WORK TO DO:
[a] Please list the name of every receiver defined under "receivers:" in the monitoring setup text.
[b] Pick up the monitoring setup text after its final line and write how it continues.

TEXT TO READ:
-------------------------
Part 5: Alertmanager Configuration

Route alerts to the right people through the right channels:

# alertmanager-config.yaml
apiVersion: monitoring.coreos.com/v1alpha1
kind: AlertmanagerConfig
metadata:
  name: alert-routing
  namespace: monitoring
spec:
  route:
    groupBy: ['alertname', 'namespace', 'service']
    groupWait: 30s
    groupInterval: 5m
    repeatInterval: 4h
    receiver: default-slack
    routes:
      - matchers:
          - name: severity
            value: critical
        receiver: pagerduty-critical
        repeatInterval: 1h
        continue: true  # Also send to Slack
      - matchers:
          - name: severity
            value: critical
        receiver: critical-slack
      - matchers:
          - name: severity
            value: warning
        receiver: warning-slack
        repeatInterval: 12h

  receivers:
    - name: default-slack
      slackConfigs:
        - channel: '#alerts-default'
          apiURL:
            name: slack-webhook
            key: url
          title: '{{ .GroupLabels.alertname }}'
          text: >-
            {{ range .Alerts }}
            *{{ .Labels.severity | toUpper }}*: {{ .Annotations.summary }}
            {{ .Annotations.description }}
            {{ if .Annotations.runbook }}Runbook: {{ .Annotations.runbook }}{{ end }}
            {{ end }}
          sendResolved: true

    - name: critical-slack
      slackConfigs:
        - channel: '#alerts-critical'
          apiURL:
            name: slack-webhook
            key: url
          sendResolved: true

    - name: warning-slack
      slackConfigs:
        - channel: '#alerts-warning'
          apiURL:
            name: slack-webhook
            key: url
          sendResolved: true

    - name: pagerduty-critical
      pagerdutyConfigs:
        - routingKey:
            name: pagerduty-key
            key: routing-key
          severity: critical
          description: '{{ .GroupLabels.alertname }}: {{ .CommonAnnotations.summary }}'

Part 6: Grafana Dashboards as Code

Store dashboards in ConfigMaps so they're version-controlled and survive Grafana restarts:

apiVersion: v1
kind: ConfigMap
metadata:
  name: service-overview-dashboard
  namespace: monitoring
  labels:
    grafana_dashboard: "1"
-------------------------
EXTRACTED ENTRIES:
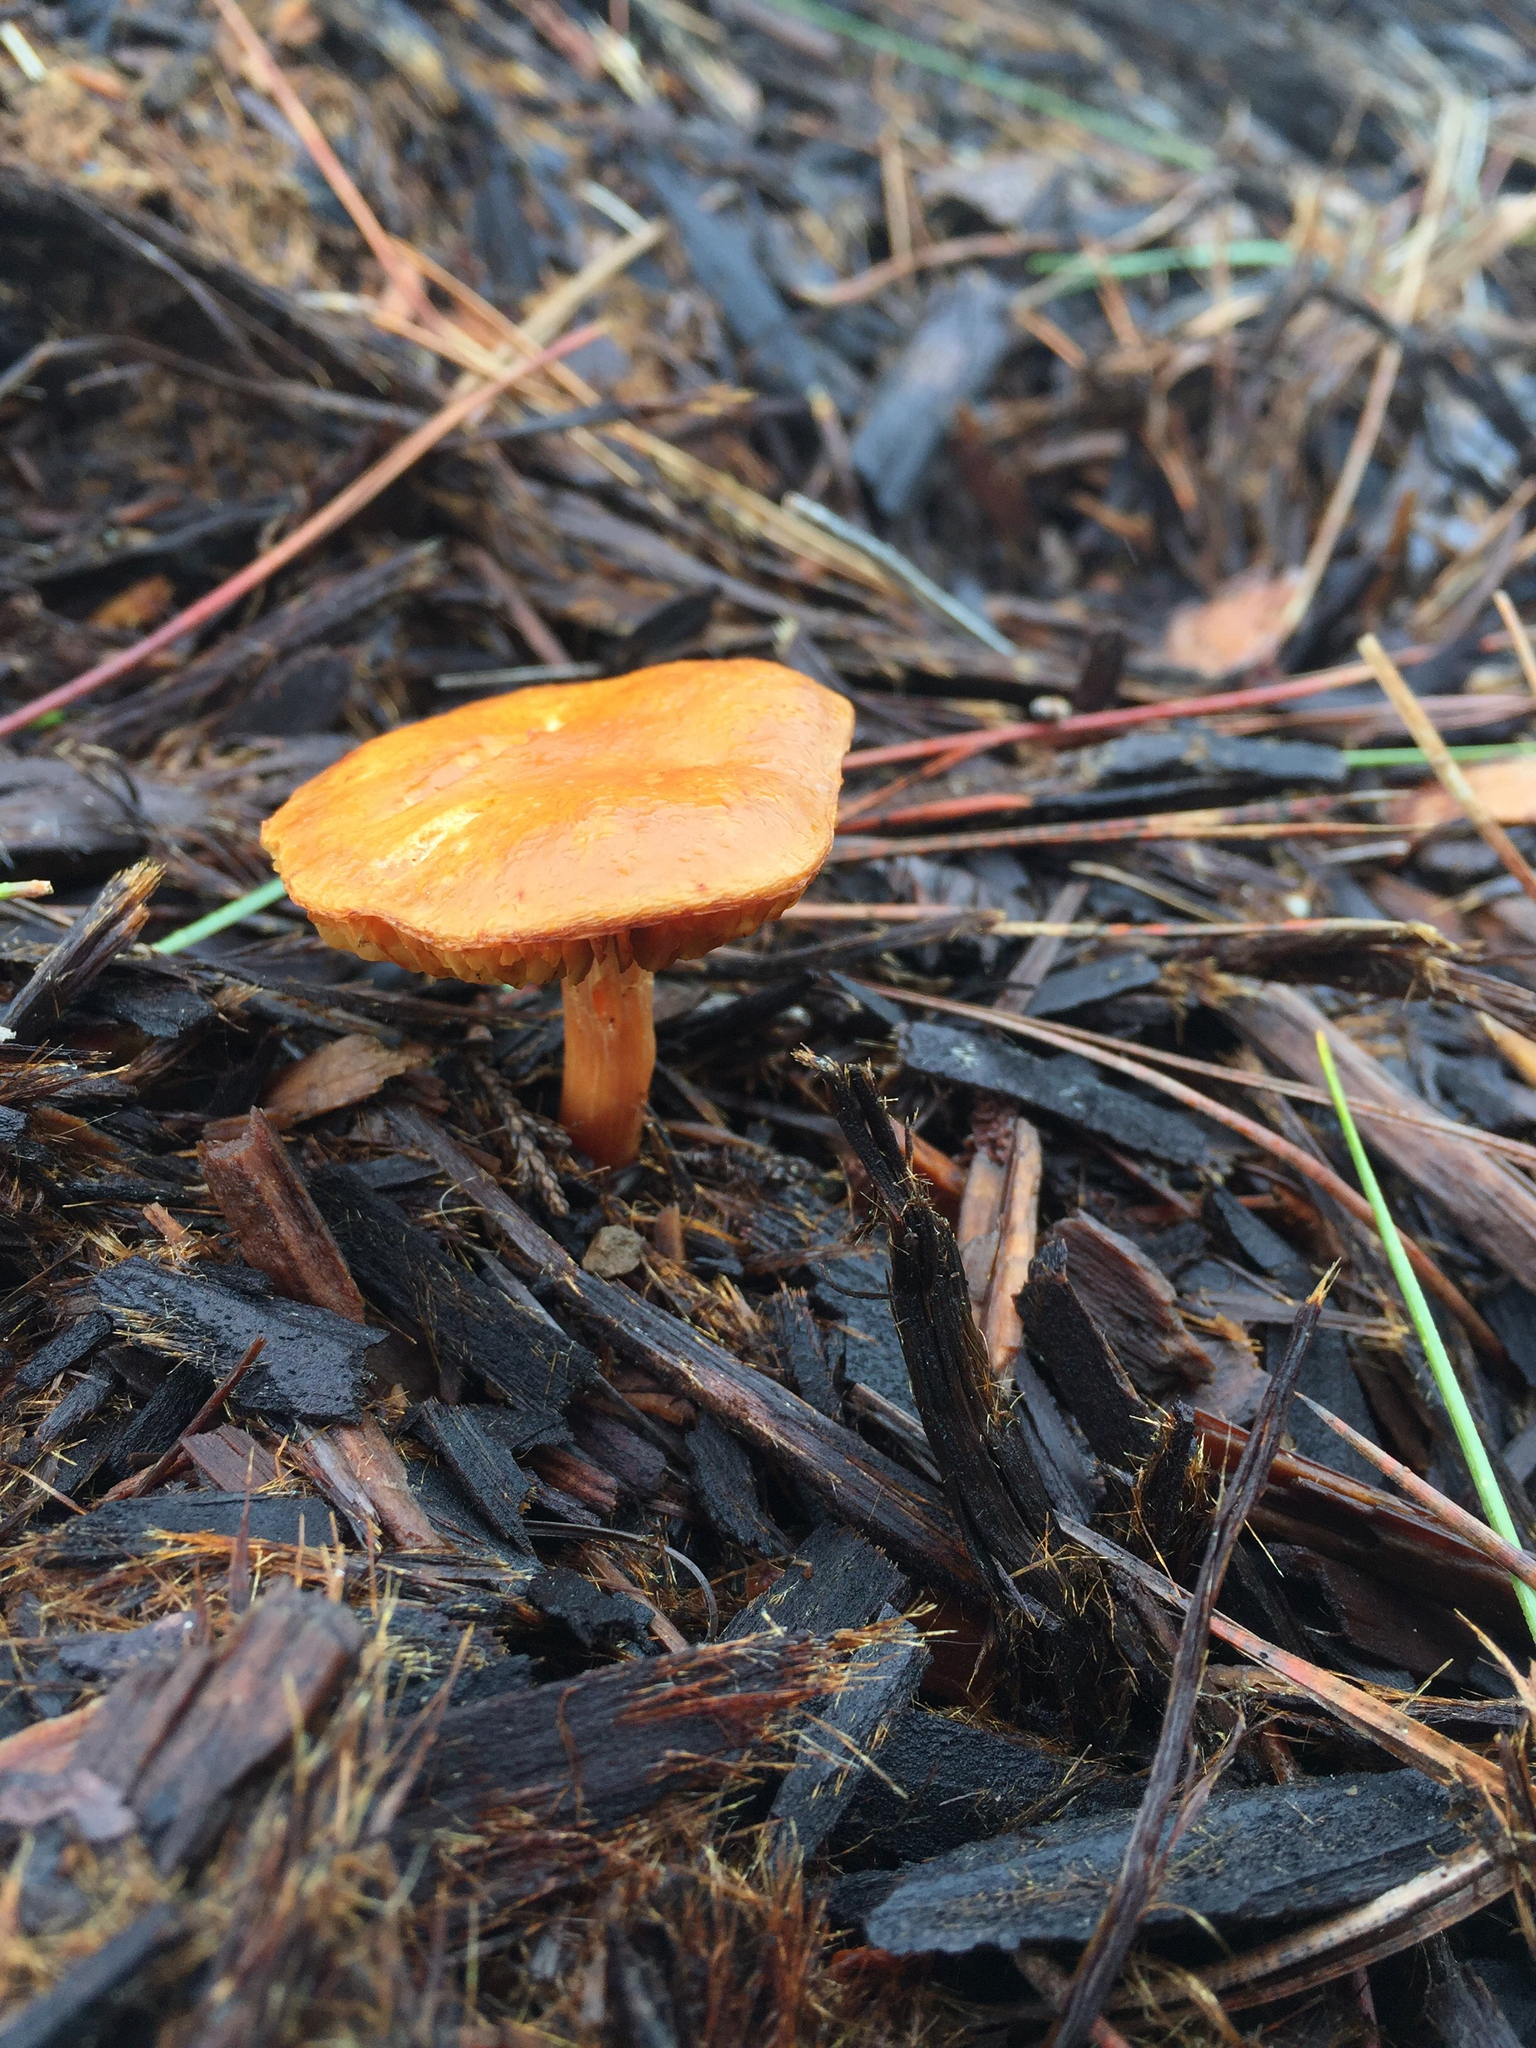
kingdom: Fungi
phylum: Basidiomycota
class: Agaricomycetes
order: Agaricales
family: Hymenogastraceae
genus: Gymnopilus
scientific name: Gymnopilus sapineus
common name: Scaly rustgill
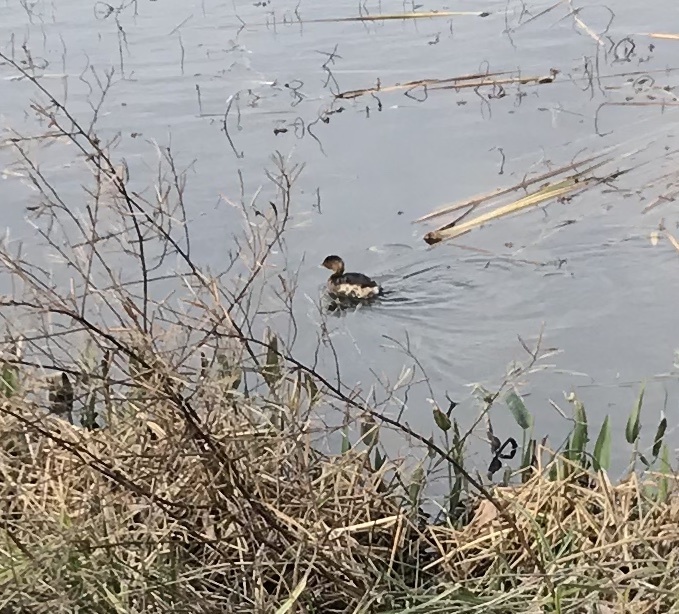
-------------------------
ANSWERS TO THE EXERCISES:
[a] default-slack, critical-slack, warning-slack, pagerduty-critical

[b]
  annotations:
    grafana_folder: "Service Dashboards"
data:
  service-overview.json: |
    {
      "dashboard": {
        "title": "Service Overview",
        "uid": "service-overview",
        "tags": ["services", "sre"],
        "timezone": "browser",
        "refresh": "30s",
        "panels": [
          {
            "title": "Request Rate",
            "type": "timeseries",
            "gridPos": { "h": 8, "w": 12, "x": 0, "y": 0 },
            "targets": [
              {
                "expr": "sum by (service) (service:http_requests:rate5m)",
                "legendFormat": "{{ service }}"
              }
            ]
          },
          {
            "title": "Error Rate",
            "type": "timeseries",
            "gridPos": { "h": 8, "w": 12, "x": 12, "y": 0 },
            "targets": [
              {
                "expr": "service:http_error_ratio:rate5m * 100",
                "legendFormat": "{{ service }}"
              }
            ],
            "fieldConfig": {
              "defaults": {
                "unit": "percent",
                "thresholds": {
                  "steps": [
                    { "color": "green", "value": null },
                    { "color": "yellow", "value": 0.5 },
                    { "color": "red", "value": 1 }
                  ]
                }
              }
            }
          },
          {
            "title": "P99 Latency",
            "type": "timeseries",
            "gridPos": { "h": 8, "w": 12, "x": 0, "y": 8 },
            "targets": [
              {
                "expr": "service:http_request_duration_seconds:p99",
                "legendFormat": "{{ service }}"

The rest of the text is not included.